This scenario is troubling because the non-DBE supplier is potentially committing a crime, despite the fact that (1) the supplier is a legitimate business, and it is the DBE, not the supplier, that is the sham, and, (2) the prime or subcontractor, not the supplier, is the party insisting on using the DBE as a pass-through and taking the DBE credit. Many suppliers believe that the fact that a DBE is certified by a government agency shields them from liability with respect to these transactions. Certification, however, is not a complete defense, because it only addresses the prerequisites that make a company a DBE, i.e., social and economic disadvantage. Although the exact terminology may vary among DBE regulations, it is a fundamental requirement of every DBE program that, in addition to being certified, a DBE must perform a “commercially useful function” on a project, meaning that the DBE does actual work and adds value to the project.

Suppliers are caught in the middle, but are garnering little sympathy from government enforcement agencies, who just see a scheme in which suppliers are helping to create the false appearance that a DBE is performing a commercially useful function. These schemes have become pervasive in the construction industry, such that it can be difficult for any party in the contracting chain to claim they did not know the DBE was a pass-through. Increasingly, federal and state prosecutors, inspector generals, and other law enforcement investigators are viewing suppliers who allow their customers to put them in these situations as aiding and abetting or conspiring to commit a fraud on DBE programs or to submit false claims for payment to the government.

## LISTED ENTRIES

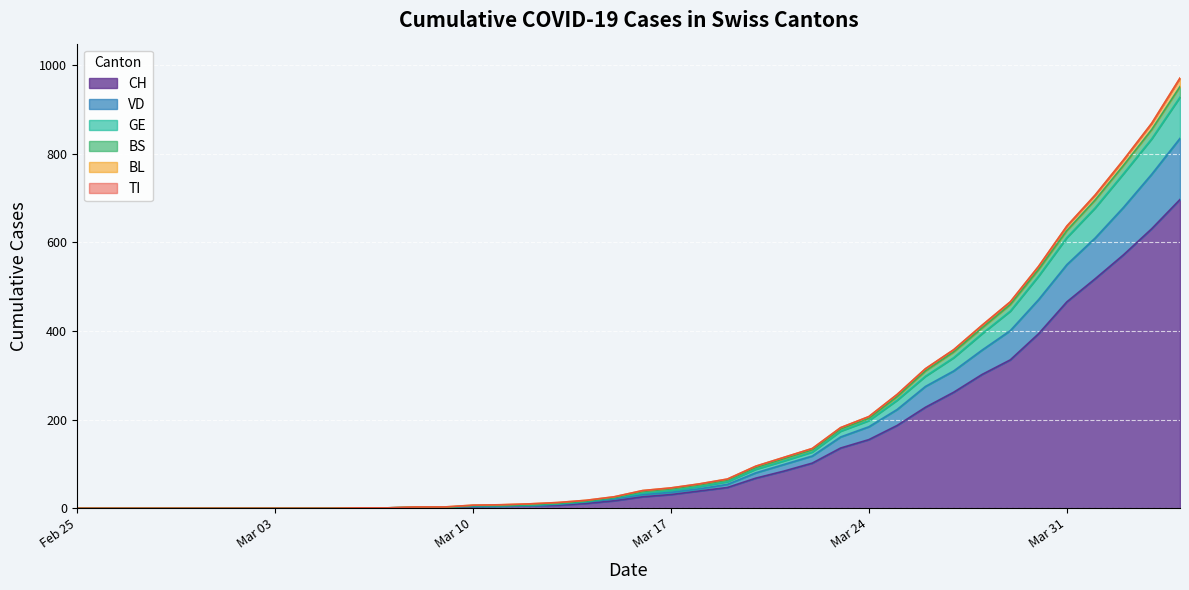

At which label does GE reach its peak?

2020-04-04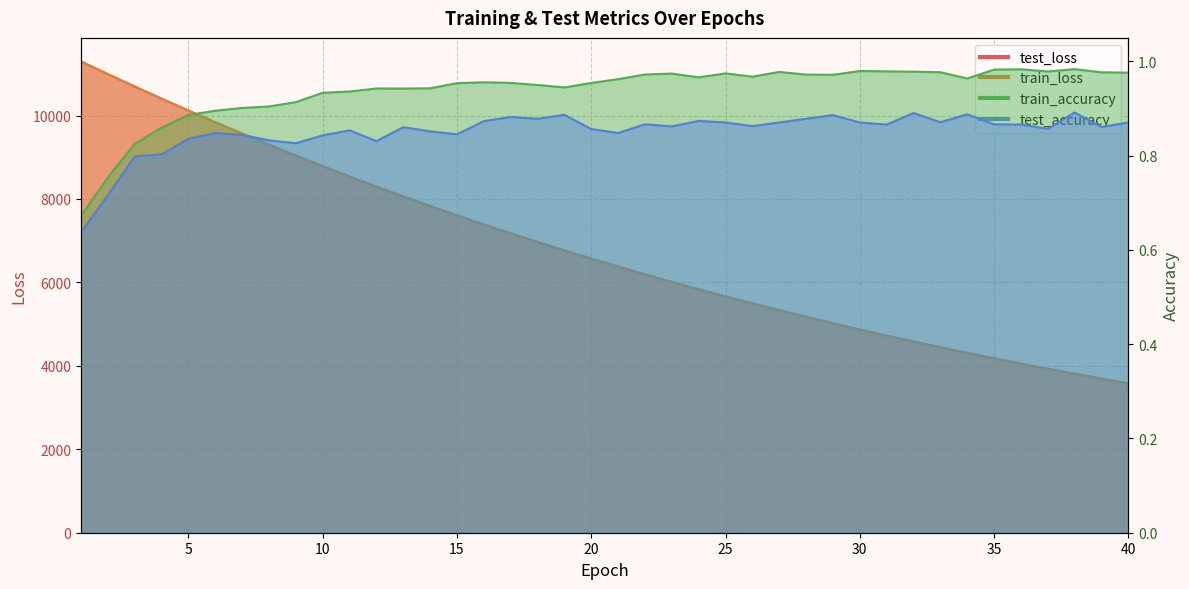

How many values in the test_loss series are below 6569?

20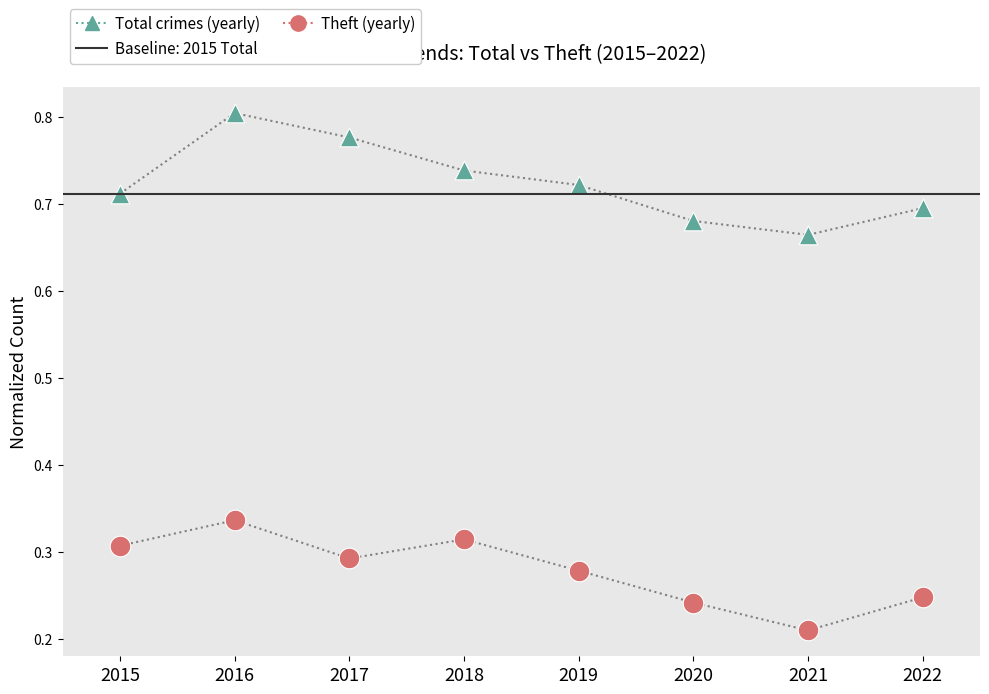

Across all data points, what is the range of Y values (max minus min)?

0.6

## TASK OBJECTIVE
Can you print, word for word, the part of the passage on DBE pass-through schemes that opens with the words containing "Suppliers are caught" and closes with "to the government."?

## THE COMPLETED TASK
Suppliers are caught in the middle, but are garnering little sympathy from government enforcement agencies, who just see a scheme in which suppliers are helping to create the false appearance that a DBE is performing a commercially useful function. These schemes have become pervasive in the construction industry, such that it can be difficult for any party in the contracting chain to claim they did not know the DBE was a pass-through. Increasingly, federal and state prosecutors, inspector generals, and other law enforcement investigators are viewing suppliers who allow their customers to put them in these situations as aiding and abetting or conspiring to commit a fraud on DBE programs or to submit false claims for payment to the government.